First post thoughts: Germany is über (German for super, oooh yeah) legit. Jetlag is not.

* We arrived to Munich at 9:00 am Saturday morning, and met the group at Starbucks. I enjoy that the director picks the places Americans know how to find. I definitely do not "sprechen sie Deutsch" yet. Hello, Rosetta Stone, new buddy ole pal! Several students and I realized how slightly disheartening/humorous(?) it is to think that that dogs here know more German than we do.

* We spent Saturday afternoon touring Munich, which I later realized was the director's sneaky snake way of keeping us moving so we wouldn't just sleep from 2 pm on. We went Frauenkirche, this fancy cathedral, and Hofbräuhaus, a famous restaurant that seats over 2,000 people. Apparently every U.S. president has eaten there when they've been in/near Germany.
Restaurants in Bavaria are cool because you don't get your own table solely based on the people you're with, they seat you wherever there's room, so you get to know/be
around the locals. The local German man we were seated by didn't know English, but kept saying "CHEERS!" and clinking his beer stein against our steins...of water. I was brave and ordered Schweinshaxe (pig knuckle), and the nice German man took pity on me, a goofy American, and cut the meat off the bone for me.

* We weren't allowed to sleep on the 1.5 hour train ride to Regensburg (where I'm living this semester) since that's apparently the worse thing you
can do for jetlag. It was ridiculously impossible though...I've never felt so disconnected to reality. One of the assistant directors made, yes MADE, us play Catchphrase (until the Germans on the train got annoyed by the beeping), and let me tell you, it was not pretty. It took me, the English/Communication major, a whoooole turn to guess the phrase, "sandwich bread."

* Sunday was pretty great: started the day by walking along the BEAUTIFUL Danube River, to mass at a cathedral in Regensburg, where we got to hear a famous boys choir sing. The afternoon is where the title of my post comes from--as we were walking through Regensburg's city center, one guy in our group exclaimed, "Woooow, it's like a cultural experience!" If this isn't a cultural experience, I would like to know what is. (Insert haha's here)
Later on we went to a German fair, where we found many signs of Americanization, i.e. a pony ride called "Dodge City," themed like the Wild West. Poor, poor Kansas...between the "The Wizard of Oz" and the stereotype that we are still somehow stuck in the gunslinging days, its reputability never stands a chance.

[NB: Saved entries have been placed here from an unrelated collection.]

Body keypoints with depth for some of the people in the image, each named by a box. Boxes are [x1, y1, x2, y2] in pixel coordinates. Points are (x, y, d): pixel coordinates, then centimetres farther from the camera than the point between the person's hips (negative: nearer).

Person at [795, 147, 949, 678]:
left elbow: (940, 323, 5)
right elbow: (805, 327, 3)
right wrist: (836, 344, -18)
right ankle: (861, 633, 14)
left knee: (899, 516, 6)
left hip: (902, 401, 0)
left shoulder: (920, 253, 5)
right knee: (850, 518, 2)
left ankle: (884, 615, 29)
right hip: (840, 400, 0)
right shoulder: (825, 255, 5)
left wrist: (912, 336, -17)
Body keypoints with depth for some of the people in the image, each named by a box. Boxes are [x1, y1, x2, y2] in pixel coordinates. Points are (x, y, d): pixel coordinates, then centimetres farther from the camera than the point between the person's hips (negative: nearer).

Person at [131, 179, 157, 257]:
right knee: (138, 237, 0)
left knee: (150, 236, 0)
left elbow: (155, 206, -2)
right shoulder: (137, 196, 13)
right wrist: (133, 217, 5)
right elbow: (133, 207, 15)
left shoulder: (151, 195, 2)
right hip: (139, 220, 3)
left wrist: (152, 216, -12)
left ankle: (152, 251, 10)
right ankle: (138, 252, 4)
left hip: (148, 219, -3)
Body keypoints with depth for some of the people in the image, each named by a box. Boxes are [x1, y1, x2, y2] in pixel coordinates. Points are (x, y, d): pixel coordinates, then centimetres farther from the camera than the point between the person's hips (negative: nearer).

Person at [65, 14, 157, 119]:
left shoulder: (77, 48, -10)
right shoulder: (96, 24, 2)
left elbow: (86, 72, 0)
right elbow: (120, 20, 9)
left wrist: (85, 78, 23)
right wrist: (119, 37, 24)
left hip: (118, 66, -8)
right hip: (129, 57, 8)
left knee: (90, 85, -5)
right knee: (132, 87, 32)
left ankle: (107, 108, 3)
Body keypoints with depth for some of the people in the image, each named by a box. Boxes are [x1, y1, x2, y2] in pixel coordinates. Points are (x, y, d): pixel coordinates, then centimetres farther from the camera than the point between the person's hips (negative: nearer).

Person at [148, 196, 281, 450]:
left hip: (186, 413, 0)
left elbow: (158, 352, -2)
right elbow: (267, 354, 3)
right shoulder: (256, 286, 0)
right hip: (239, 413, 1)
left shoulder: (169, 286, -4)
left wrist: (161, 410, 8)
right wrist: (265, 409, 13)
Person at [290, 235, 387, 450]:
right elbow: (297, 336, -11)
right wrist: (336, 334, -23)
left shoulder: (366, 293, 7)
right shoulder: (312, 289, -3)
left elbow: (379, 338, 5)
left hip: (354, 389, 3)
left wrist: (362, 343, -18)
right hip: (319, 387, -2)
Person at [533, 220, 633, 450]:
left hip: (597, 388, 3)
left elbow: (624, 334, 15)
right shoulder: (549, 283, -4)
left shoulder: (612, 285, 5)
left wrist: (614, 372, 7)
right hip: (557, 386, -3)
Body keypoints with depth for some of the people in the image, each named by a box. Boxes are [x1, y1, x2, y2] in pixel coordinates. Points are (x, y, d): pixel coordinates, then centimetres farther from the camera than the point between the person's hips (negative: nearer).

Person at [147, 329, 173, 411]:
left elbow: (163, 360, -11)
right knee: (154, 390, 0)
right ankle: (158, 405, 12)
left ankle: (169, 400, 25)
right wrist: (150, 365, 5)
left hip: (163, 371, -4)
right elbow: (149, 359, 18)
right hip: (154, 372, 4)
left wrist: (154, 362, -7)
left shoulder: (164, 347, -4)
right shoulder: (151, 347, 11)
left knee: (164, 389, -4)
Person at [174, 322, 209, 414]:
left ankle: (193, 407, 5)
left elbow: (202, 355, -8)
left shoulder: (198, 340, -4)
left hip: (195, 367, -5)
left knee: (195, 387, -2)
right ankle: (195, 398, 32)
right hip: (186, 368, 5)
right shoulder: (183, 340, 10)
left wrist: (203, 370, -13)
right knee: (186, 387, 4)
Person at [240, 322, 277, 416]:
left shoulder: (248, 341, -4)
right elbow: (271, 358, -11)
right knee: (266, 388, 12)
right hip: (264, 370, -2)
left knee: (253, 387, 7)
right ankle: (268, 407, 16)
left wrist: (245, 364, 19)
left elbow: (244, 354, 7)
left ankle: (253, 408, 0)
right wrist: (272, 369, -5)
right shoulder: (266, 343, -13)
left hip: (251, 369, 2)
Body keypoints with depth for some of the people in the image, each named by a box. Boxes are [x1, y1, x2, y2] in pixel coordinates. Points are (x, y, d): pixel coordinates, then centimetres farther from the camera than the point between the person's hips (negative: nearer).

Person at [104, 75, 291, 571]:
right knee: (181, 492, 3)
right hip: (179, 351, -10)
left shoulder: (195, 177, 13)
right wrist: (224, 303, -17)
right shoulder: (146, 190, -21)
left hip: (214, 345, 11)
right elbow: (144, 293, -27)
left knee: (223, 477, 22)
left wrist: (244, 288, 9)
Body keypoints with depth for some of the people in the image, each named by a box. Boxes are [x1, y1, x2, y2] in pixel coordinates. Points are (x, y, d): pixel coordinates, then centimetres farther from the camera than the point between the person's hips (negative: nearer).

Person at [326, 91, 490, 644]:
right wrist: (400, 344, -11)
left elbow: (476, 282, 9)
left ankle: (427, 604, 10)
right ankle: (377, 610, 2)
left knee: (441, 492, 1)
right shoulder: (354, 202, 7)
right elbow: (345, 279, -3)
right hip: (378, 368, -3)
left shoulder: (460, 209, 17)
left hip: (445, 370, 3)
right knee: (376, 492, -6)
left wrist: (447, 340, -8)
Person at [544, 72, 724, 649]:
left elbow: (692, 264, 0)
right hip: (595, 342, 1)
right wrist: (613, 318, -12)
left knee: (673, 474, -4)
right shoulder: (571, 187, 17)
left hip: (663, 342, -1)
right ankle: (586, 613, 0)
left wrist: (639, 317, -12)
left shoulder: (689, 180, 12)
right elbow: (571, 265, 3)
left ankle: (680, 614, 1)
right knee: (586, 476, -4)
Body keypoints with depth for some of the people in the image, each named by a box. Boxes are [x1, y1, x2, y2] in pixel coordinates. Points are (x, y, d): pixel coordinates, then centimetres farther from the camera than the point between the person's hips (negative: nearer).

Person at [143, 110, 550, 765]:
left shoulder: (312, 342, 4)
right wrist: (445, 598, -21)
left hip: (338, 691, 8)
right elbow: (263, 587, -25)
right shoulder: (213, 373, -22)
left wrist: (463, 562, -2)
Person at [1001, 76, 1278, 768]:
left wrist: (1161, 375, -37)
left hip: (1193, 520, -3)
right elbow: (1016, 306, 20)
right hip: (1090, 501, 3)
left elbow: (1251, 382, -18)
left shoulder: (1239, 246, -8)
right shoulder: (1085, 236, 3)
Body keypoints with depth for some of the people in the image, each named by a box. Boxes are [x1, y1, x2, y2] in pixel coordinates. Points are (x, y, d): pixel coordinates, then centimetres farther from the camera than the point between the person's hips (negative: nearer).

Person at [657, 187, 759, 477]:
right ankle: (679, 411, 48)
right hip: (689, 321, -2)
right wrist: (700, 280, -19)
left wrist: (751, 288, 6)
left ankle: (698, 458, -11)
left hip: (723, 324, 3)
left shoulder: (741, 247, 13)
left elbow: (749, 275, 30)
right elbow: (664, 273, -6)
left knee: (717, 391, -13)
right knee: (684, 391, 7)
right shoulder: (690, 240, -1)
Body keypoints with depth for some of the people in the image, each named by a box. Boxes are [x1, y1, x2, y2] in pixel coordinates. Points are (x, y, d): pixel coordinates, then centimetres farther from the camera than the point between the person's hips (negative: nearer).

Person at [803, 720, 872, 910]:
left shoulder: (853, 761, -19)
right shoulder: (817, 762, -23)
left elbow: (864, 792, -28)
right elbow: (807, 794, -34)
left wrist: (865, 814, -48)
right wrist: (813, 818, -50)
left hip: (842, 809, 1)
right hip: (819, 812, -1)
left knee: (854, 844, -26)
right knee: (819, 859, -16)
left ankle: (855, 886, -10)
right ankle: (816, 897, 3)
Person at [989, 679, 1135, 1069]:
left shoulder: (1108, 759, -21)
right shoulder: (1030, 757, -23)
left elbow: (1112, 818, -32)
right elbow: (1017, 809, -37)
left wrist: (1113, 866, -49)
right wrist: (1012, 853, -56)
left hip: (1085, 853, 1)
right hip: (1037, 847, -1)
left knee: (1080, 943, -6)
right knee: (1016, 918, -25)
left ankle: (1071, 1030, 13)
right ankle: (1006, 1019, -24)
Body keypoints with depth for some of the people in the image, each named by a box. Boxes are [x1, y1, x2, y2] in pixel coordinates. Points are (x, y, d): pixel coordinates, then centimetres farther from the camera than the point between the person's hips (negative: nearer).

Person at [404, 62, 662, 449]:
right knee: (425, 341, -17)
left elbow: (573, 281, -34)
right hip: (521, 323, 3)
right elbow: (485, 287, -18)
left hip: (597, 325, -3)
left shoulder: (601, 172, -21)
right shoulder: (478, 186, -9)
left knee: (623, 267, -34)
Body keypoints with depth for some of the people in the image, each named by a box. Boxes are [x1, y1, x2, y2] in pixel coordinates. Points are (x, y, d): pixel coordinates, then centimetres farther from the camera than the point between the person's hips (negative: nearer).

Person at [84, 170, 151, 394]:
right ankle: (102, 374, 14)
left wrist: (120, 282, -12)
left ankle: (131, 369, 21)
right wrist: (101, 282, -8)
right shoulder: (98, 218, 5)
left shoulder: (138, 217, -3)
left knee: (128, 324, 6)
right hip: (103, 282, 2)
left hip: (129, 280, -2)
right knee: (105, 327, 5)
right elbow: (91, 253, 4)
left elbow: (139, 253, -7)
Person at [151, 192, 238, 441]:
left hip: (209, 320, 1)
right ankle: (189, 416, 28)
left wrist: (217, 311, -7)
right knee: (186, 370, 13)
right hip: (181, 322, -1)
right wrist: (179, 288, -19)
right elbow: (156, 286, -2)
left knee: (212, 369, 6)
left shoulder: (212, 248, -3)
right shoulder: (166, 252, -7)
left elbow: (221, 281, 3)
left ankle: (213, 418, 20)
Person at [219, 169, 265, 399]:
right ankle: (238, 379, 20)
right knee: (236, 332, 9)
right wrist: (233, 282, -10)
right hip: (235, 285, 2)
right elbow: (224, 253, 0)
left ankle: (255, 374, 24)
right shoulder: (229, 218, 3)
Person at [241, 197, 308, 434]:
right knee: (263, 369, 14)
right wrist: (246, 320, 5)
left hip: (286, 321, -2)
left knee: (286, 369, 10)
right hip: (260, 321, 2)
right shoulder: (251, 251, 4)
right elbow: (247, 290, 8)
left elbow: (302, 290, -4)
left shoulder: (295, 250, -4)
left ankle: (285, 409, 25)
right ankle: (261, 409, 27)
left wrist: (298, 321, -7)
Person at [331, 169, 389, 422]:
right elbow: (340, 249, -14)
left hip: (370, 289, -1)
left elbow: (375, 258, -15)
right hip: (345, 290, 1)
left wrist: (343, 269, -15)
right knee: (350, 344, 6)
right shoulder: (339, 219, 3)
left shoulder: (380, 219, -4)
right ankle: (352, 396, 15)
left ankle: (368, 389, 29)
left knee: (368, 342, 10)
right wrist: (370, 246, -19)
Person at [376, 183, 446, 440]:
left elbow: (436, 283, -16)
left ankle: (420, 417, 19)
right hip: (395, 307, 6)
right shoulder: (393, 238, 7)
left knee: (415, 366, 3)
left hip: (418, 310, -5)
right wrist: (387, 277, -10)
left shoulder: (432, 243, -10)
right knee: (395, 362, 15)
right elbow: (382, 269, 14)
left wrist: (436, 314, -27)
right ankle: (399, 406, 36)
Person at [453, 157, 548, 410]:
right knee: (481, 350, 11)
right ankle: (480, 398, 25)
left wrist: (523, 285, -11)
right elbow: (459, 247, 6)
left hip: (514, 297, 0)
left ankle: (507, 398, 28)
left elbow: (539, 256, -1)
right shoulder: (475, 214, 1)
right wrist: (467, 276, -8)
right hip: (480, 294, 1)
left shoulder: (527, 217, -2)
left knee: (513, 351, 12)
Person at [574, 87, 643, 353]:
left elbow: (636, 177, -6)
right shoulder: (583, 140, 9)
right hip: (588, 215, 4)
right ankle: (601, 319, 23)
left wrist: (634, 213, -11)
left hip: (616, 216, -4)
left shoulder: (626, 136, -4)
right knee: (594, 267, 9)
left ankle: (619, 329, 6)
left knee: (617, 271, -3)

* As you Americans spent this Labor Day not laboring whatsoever, I had my first day of classes. German history, geography and culture class, hoo-rah! Today was also our first experience at a German mall/buying necessities. I'm sure we got plenty of laughs looking at the hair products section for over 10 minutes, trying to make sure we weren't about ready to buy 2 shampoos or 2 conditioners. Playing charades with German drugstore workers is fun.

Plans:
-- Try every one of the 20ish coffeeshops in Regensburg, all precious, by the way
-- Go to local disco tech (uunce uunce uunce)
-- Conquer jetlag. And on that note, I feel like all the thoughts in my brain now sound like Ben Stein's voice. "Bedtime...bedtime...bedtime...anyone?" YES.